Taxation of Executive Compensation (Bill Section 3803): Although current law regarding excess benefit transactions effectively requires certain organizations—including public charities and social welfare organizations—to pay no more than reasonable compensation to their officers, key employees and other disqualified persons, these rules do not establish any dollar-amount caps or other limitations on the amount of compensation. The Bill would impose a 20% tax on the compensation (and certain severance payments) paid to an organization’s five highest compensated employees whose compensation exceeds $1,000,000 (or who receive an excess severance payment) in a given year, effectively penalizing the organization for making such payments. This provision would apply to organizations exempt under Code Section 501(a) (e.g., 501(c) organizations such as private foundations, public charities, business leagues, social clubs, and social welfare organizations) and Code Section 115(1) (e.g., public universities). This provision would also apply to employees who met these thresholds in any taxable year beginning after December 31, 2016. The tax is payable by the tax-exempt organization and, if applicable, a related organization (on a proportional basis).

Modification to the Tax on Private Foundation Investment Income (Bill Section 5101): Code Section 4940(a) currently imposes an annual excise tax of 2% on the net investment income of private foundations. Code Section 4940(e) reduces this excise tax to 1% where the foundation increases its annual distributions for charitable purposes beyond a mandatory minimum. The Bill would replace this structure with a flat 1.4% excise tax rate on the net investment income of private foundations (regardless of the level of their charitable expenditures during the year) and the current rules providing for the reduction in the excise tax rate from 2% to 1% would be repealed.

Art Museums Classified as Operating Foundations (Bill Section 5102): The Bill would amend the definition of “operating foundation” in Code Section 4942(j) to exclude organizations that operate an art museum as a substantial activity, unless the museum is open to the public for at least 1,000 hours (during business hours—the equivalent of 125 business days, based on an eight-hour day) over the course of the taxable year. The Bill contains no definition of “art museum.”

Taxing College and University Investment Income (Bill Section 5103): Under current law, public charities are not subject to excise tax on their net investment income. The Bill would impose an excise tax of 1.4% on the net investment income of private universities and colleges with over 500 students whose aggregate investment assets (those assets not used to carry out its educational purposes, such as academic buildings) equal at least $100,000 per student. The number of students is calculated by looking at the daily average of full-time students and can take into account part-time students on a full-time equivalent basis (for example, two part-time students who attend 50% of the time should equal one full-time student for the purposes of determining how many students an institution has). For example, a university with 5,000 full-time equivalent students would be subject to this new excise tax if its aggregate investment assets exceed $500,000,000.

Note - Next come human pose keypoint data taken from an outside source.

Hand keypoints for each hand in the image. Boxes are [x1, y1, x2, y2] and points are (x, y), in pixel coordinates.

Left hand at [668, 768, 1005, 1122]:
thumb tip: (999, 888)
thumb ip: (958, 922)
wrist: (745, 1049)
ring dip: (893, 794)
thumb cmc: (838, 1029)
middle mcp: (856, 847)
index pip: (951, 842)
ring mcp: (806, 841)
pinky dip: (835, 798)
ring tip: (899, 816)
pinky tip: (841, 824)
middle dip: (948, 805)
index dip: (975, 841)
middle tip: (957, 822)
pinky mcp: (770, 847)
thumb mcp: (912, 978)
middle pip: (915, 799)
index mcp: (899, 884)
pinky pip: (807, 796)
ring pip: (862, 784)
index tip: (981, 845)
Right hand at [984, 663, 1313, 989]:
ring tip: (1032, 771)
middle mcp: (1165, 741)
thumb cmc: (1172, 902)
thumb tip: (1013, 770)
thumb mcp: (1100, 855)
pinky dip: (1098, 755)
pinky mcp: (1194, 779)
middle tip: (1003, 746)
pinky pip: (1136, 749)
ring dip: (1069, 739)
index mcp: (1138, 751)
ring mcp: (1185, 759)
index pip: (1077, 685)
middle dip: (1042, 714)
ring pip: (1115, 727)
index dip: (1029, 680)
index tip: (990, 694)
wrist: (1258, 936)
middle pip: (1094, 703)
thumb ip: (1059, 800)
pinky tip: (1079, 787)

Excess Business Holdings Exception (Bill Section 5104): Under current Code Section 4943, a private foundation is restricted from owning more than specified percentages (generally 20%) of the vote or value of a business enterprise. A business enterprise generally does not include a “functionally related business” or an enterprise that derives at least 95% of its gross income from passive sources, such as dividends, interest and royalties. A private foundation that owns more than the prescribed amount of a business enterprise during a taxable year is subject to an initial excise tax of 10% of the value of the excess holdings.

The Bill would exclude from the definition of excess business holdings a private foundation’s ownership of certain “independently operated philanthropic businesses.” A business enterprise would qualify as such if (i) the foundation owns 100% of the voting stock of the business at all times during the taxable year, and acquired such stock other than by purchase, (ii) the business distributes all of its net operating income to the foundation within 120 days of the end of the taxable year, and (iii) the business demonstrates that it is independently operated. “Net operating income” means the gross income of the business, minus deductions that are directly connected with the production of such income, tax imposed on the business, and an amount for a reasonable reserve for working capital and other business needs.

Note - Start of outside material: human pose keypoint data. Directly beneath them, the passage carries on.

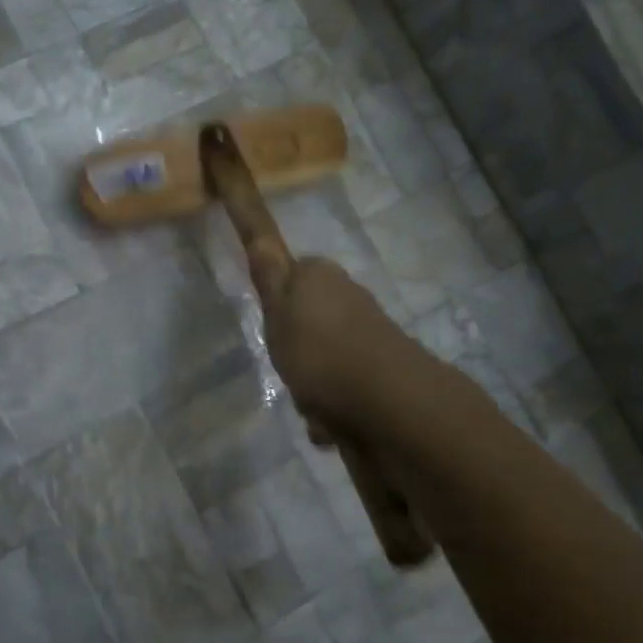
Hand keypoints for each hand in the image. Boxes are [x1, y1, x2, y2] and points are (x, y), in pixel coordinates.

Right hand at [247, 251, 408, 431]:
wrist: (386, 400)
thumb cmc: (318, 352)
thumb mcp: (278, 310)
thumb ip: (267, 271)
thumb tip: (256, 219)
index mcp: (319, 276)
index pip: (289, 275)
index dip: (276, 301)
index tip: (270, 327)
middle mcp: (347, 295)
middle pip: (308, 318)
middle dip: (296, 347)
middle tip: (286, 368)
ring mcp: (368, 330)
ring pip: (324, 354)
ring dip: (314, 381)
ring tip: (310, 403)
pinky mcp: (382, 364)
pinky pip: (343, 383)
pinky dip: (334, 403)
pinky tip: (330, 422)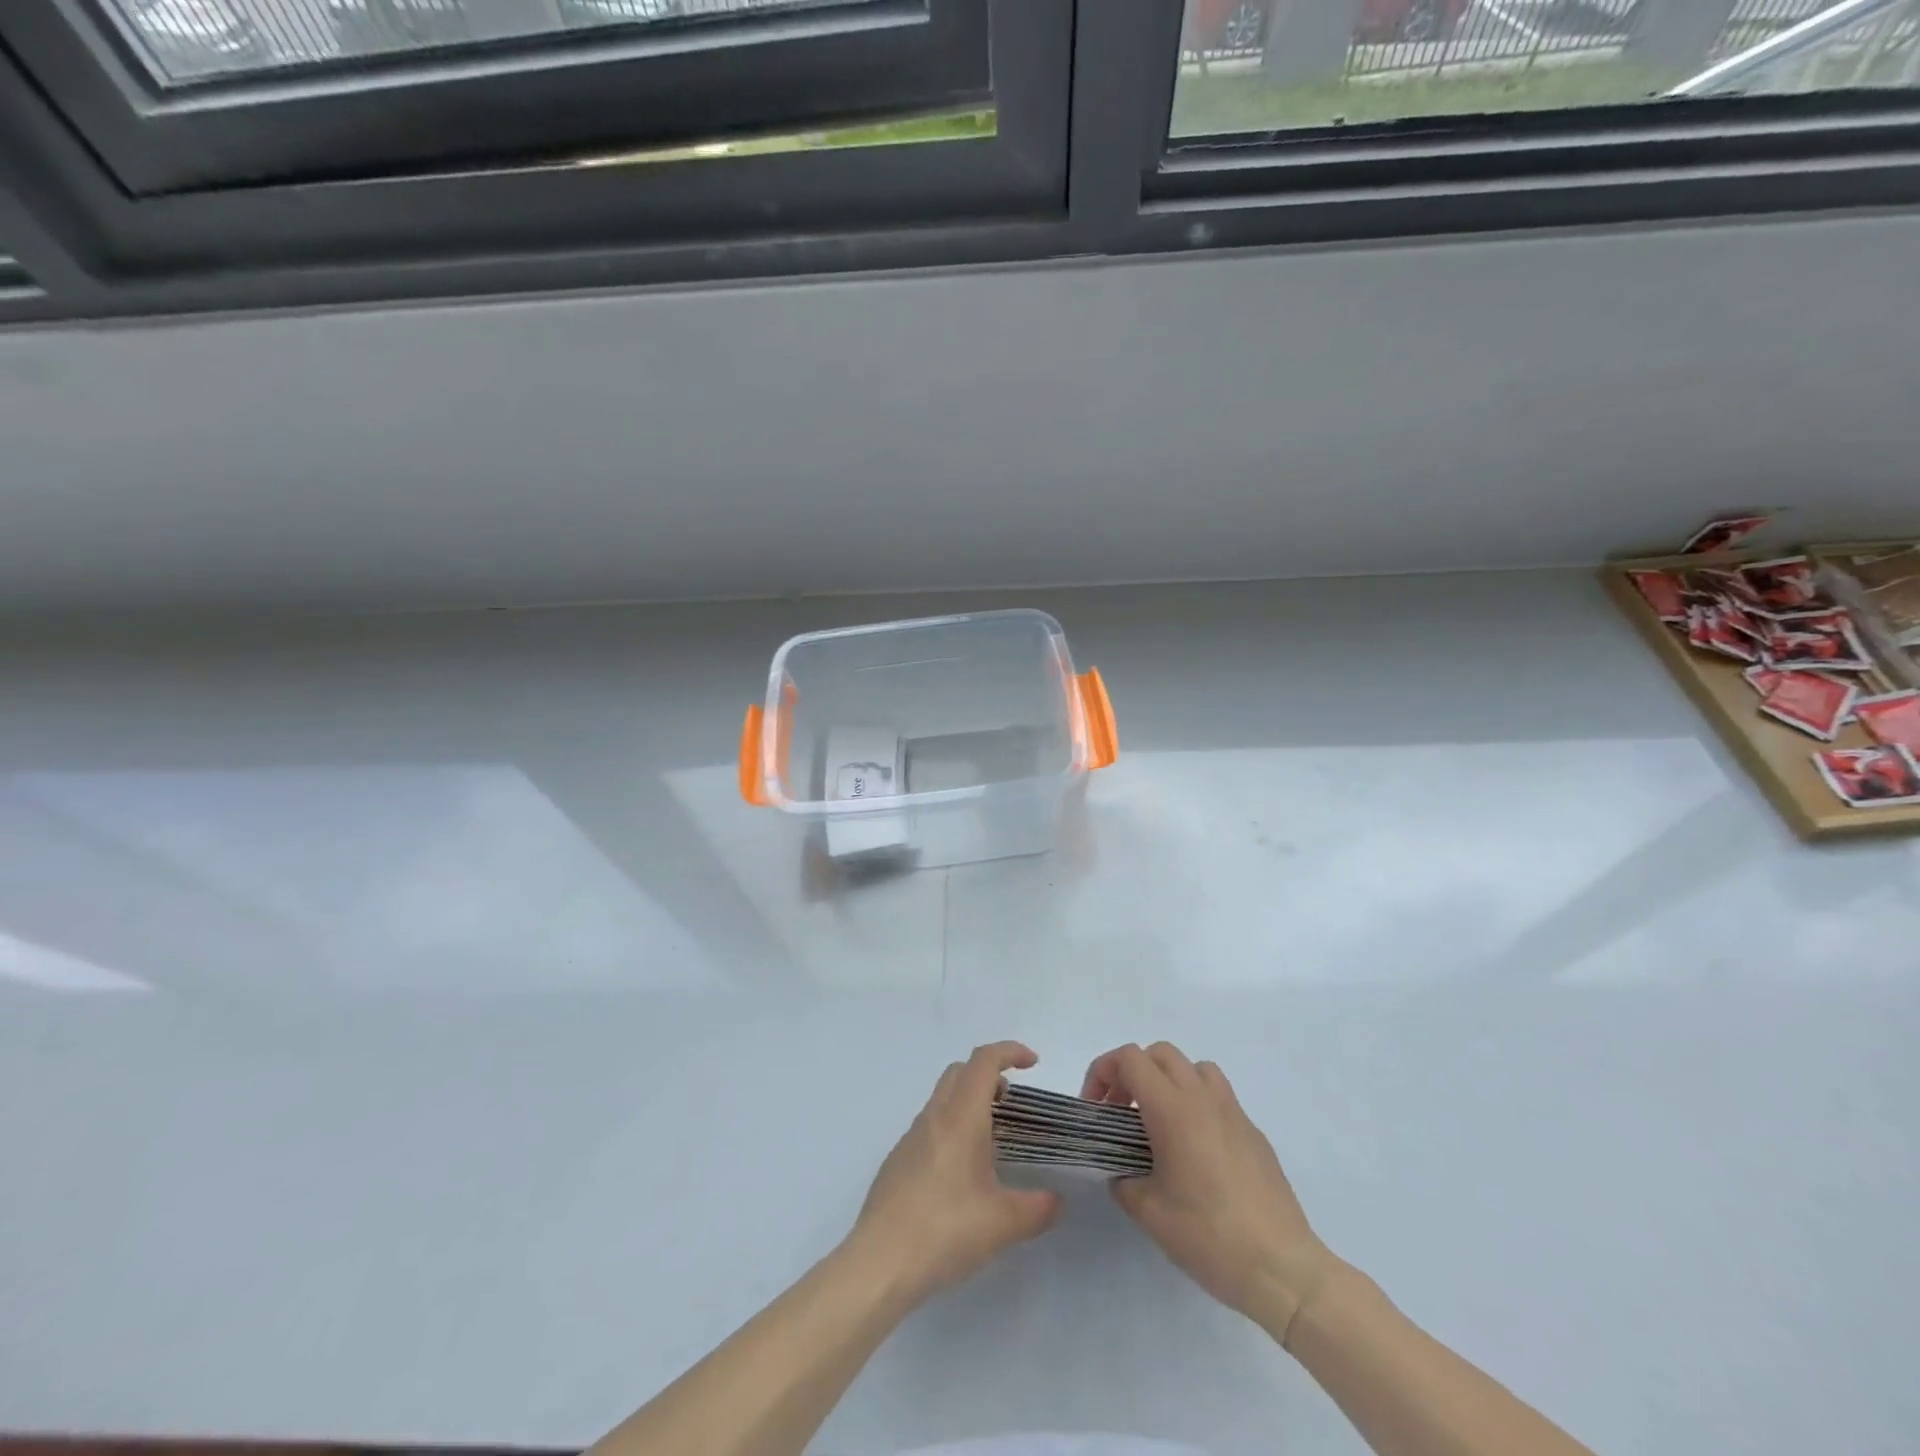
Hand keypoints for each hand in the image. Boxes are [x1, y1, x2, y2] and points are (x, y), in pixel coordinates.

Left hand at [848, 1041, 1061, 1305]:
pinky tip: (961, 1176)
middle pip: (961, 1072)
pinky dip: (951, 1129)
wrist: (879, 1262)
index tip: (1032, 1063)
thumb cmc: (945, 1230)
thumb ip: (1037, 1208)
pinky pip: (930, 1127)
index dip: (1010, 1051)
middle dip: (989, 1075)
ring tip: (992, 1143)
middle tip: (1012, 1106)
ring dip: (969, 1104)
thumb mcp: (1003, 1224)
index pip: (984, 1060)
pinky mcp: (898, 1161)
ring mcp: (911, 1138)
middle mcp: (934, 1116)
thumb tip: (1055, 1201)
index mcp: (960, 1117)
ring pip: (943, 1099)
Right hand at [1084, 1042, 1335, 1344]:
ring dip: (1169, 1081)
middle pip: (1160, 1054)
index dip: (1103, 1072)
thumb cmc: (1209, 1236)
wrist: (1282, 1269)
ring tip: (1159, 1123)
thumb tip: (1122, 1172)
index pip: (1130, 1059)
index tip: (1095, 1109)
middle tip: (1121, 1113)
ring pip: (1195, 1068)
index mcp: (1173, 1108)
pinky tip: (1195, 1152)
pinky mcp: (1255, 1134)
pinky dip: (1197, 1106)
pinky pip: (1219, 1098)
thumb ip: (1124, 1181)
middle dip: (1132, 1073)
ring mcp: (1234, 1113)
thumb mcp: (1149, 1213)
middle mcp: (1203, 1098)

To demonstrate that the business is “independently operated,” the following conditions must be met at all times during the taxable year: (i) no substantial contributor to the foundation (or family member of a substantial contributor) serves as a director, officer, trustee, manager, employee, or contractor of the business, or has responsibilities or powers similar to any of the foregoing, (ii) at least a majority of the directors of the foundation are not also directors or officers of the business or family members of substantial contributors to the foundation, and (iii) there is no loan outstanding from the business to a substantial contributor to the foundation or a family member of a substantial contributor.

This new exception would not apply to donor advised funds, supporting organizations, charitable trusts, or split-interest trusts.

Political Campaign Intervention by Churches (Bill Section 5201): Under current law, commonly known as the “Johnson Amendment,” all Section 501(c)(3) organizations, including churches, face an absolute prohibition on their ability to participate or intervene in political campaigns, whether or not such activities are consistent with or carried out as part of their overall exempt activities. The Bill would modify this prohibition by creating a “pulpit” exception for churches, their integrated auxiliaries and conventions or associations of churches to engage in political campaign intervention in the context of religious services or gatherings (via homilies, sermons, teachings, dialectics or other presentations), so long as such engagement is “in the ordinary course of the organization’s regular and customary activities in carrying out its exempt purposes” and “results in the organization incurring not more than de minimis incremental expenses.” For these purposes, the term “church” is used in its broad, tax law sense and would therefore include churches, synagogues, mosques, and other houses of religious worship.

Donor Advised Fund Reporting (Bill Section 5202): Under current law, a sponsoring organization of donor advised funds must annually report on Form 990 the total number of donor advised funds it owns at the end of the taxable year, the aggregate value of assets held in such funds at the end of the taxable year and the aggregate contributions to and grants made from the funds during the taxable year. The Bill would amend Code Section 6033(k) to require a sponsoring organization to also (i) report the average amount of grants made from its donor advised funds during the taxable year (expressed as a percentage of the value of assets held in such funds at the beginning of the taxable year) and (ii) indicate whether the sponsoring organization has a policy regarding the frequency and minimum level of distributions from its donor advised funds.